Pourtant, un aspect moins connu de son parcours (et qui ne sera révélé que dans les années 1980 parce qu’il était classé secret-défense) va lui rendre sa célébrité à titre posthume : sa mise au point, en 1941, d’un système de communication applicable aux torpilles radioguidées qui permettait à l’émetteur-récepteur de la torpille de changer de fréquence, de manière à empêcher la détection d’une attaque sous-marine par l’ennemi.
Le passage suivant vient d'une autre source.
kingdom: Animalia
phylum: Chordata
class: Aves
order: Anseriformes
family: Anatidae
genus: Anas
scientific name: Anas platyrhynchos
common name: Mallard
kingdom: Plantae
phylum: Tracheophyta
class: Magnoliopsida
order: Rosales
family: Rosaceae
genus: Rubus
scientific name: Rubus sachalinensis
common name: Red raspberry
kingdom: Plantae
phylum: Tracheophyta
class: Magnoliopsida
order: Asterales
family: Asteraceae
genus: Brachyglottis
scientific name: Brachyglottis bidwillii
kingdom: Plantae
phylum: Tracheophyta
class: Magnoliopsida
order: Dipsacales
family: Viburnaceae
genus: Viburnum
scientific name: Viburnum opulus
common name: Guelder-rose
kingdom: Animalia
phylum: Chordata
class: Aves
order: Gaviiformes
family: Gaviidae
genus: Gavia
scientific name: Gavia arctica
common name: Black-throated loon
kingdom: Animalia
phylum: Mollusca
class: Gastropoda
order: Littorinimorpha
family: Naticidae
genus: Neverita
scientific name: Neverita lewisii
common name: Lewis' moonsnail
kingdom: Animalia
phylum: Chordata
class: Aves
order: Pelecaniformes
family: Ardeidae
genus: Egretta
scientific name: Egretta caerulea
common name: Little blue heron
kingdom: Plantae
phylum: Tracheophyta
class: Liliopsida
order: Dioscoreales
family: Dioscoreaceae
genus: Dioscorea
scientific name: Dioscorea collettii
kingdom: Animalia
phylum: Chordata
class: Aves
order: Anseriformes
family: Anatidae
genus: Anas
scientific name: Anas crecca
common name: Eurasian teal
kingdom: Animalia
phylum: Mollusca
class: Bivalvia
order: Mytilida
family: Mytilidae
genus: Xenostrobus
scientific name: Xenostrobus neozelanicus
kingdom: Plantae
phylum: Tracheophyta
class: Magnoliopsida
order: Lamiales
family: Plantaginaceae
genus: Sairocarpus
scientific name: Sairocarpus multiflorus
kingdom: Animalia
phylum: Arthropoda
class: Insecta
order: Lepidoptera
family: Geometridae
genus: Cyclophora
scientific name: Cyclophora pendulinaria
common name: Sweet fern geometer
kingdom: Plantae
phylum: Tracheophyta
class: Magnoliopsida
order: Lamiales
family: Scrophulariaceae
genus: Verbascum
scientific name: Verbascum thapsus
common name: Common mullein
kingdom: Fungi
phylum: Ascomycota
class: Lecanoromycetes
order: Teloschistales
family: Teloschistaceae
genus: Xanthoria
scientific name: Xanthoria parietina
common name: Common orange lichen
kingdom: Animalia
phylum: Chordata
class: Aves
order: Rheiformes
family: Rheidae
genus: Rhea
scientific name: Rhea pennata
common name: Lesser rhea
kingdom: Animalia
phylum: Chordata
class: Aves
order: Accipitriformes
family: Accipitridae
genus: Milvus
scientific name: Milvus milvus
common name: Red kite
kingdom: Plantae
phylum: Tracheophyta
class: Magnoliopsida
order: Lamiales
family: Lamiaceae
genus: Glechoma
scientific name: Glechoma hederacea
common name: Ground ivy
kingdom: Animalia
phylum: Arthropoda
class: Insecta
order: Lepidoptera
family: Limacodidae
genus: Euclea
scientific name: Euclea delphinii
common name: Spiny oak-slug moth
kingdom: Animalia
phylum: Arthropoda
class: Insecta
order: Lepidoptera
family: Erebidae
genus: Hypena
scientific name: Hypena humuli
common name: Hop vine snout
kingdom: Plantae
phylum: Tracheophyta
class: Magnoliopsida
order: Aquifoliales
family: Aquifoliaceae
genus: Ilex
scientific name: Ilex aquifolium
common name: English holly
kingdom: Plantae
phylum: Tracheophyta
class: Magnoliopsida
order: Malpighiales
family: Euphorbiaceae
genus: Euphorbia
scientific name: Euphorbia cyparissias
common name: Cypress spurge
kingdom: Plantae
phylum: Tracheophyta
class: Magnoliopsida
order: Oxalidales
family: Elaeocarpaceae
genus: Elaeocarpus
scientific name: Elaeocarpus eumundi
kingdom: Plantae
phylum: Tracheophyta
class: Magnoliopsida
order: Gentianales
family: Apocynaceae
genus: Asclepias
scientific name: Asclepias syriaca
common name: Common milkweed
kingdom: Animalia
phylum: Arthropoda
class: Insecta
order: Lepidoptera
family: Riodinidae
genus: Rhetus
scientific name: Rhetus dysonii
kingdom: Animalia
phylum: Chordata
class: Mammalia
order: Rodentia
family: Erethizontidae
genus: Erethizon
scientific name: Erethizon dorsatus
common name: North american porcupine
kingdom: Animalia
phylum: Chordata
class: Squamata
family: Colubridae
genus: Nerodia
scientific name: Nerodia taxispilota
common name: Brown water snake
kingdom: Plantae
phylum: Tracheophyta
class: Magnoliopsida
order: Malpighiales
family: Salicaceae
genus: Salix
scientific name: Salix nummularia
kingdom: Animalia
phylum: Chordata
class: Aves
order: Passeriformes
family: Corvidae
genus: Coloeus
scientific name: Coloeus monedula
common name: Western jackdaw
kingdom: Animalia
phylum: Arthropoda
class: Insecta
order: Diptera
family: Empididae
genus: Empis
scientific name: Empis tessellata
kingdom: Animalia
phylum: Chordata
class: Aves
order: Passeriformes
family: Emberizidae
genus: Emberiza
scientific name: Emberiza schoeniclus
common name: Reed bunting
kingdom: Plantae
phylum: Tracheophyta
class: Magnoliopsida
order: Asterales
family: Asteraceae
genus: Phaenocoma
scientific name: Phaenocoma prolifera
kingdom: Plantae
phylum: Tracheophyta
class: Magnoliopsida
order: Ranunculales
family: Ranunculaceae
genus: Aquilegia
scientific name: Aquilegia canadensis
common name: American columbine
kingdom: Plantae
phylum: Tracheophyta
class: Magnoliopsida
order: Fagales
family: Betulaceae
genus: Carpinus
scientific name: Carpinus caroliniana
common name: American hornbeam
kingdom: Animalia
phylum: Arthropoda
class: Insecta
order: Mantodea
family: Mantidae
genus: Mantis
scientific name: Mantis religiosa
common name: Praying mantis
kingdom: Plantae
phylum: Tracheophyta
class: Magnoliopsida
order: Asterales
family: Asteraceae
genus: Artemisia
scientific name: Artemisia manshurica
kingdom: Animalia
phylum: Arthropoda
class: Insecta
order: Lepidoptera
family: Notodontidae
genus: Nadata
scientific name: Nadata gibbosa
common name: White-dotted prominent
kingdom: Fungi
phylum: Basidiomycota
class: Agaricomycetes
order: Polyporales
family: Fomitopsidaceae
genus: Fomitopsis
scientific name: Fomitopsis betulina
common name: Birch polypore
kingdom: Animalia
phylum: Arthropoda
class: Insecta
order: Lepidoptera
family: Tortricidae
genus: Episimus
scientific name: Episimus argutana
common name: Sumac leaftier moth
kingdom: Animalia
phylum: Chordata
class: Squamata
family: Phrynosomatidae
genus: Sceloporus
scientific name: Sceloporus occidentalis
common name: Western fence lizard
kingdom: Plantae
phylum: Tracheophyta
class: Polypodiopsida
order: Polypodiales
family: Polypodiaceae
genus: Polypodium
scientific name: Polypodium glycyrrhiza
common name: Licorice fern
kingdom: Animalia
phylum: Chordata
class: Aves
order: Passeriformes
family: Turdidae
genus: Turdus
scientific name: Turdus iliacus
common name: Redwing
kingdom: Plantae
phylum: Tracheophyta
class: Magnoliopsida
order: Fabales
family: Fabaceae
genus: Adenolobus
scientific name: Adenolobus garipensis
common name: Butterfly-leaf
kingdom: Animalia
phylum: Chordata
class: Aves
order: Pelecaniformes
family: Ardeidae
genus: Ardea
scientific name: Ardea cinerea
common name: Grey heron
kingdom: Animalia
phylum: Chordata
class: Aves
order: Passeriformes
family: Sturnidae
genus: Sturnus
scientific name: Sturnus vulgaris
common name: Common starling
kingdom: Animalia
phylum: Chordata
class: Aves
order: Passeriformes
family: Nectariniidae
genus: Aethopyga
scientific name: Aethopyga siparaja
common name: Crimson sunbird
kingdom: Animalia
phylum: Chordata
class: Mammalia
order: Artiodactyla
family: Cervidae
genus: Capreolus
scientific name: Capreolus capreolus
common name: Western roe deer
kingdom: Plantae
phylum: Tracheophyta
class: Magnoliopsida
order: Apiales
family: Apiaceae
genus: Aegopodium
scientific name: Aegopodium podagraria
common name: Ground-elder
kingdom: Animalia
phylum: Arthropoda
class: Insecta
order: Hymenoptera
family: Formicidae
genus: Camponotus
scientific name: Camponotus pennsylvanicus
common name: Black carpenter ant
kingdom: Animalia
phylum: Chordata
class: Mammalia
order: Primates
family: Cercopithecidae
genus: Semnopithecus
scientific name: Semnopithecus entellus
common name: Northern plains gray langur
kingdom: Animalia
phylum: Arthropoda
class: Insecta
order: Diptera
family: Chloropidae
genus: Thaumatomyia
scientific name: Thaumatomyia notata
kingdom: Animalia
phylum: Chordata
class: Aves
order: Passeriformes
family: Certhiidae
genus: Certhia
Dans un premier temps, les spécialistes de l’armée ne la prennent pas au sérieux et n’accordent aucune attention à son invention, qu’ils classent dans leurs archives sans même la tester. Mais lors de la Guerre froide, en 1962, en pleine crise des missiles de Cuba, le « Procédé Lamarr » est finalement ressorti des cartons et mis en pratique. Avec succès. Lorsque son brevet est déclassifié en 1980, les entreprises privées voient tout de suite l’intérêt de cette invention. C’est ainsi que la téléphonie mobile, le GPS, les liaisons cryptées militaires, les communications des navettes spatiales avec le sol ou encore le Wi-Fi intègrent tous le « procédé Lamarr ».

L’actrice reçoit rétroactivement, en 1997, le prix de la Fondation américaine pour l’électronique, et elle est admise en 2014 au National Inventors Hall of Fame, qui récompense les plus grands inventeurs américains.

Edmond Wells, Encyclopédie du Savoir Relatif et Absolu, tome XII.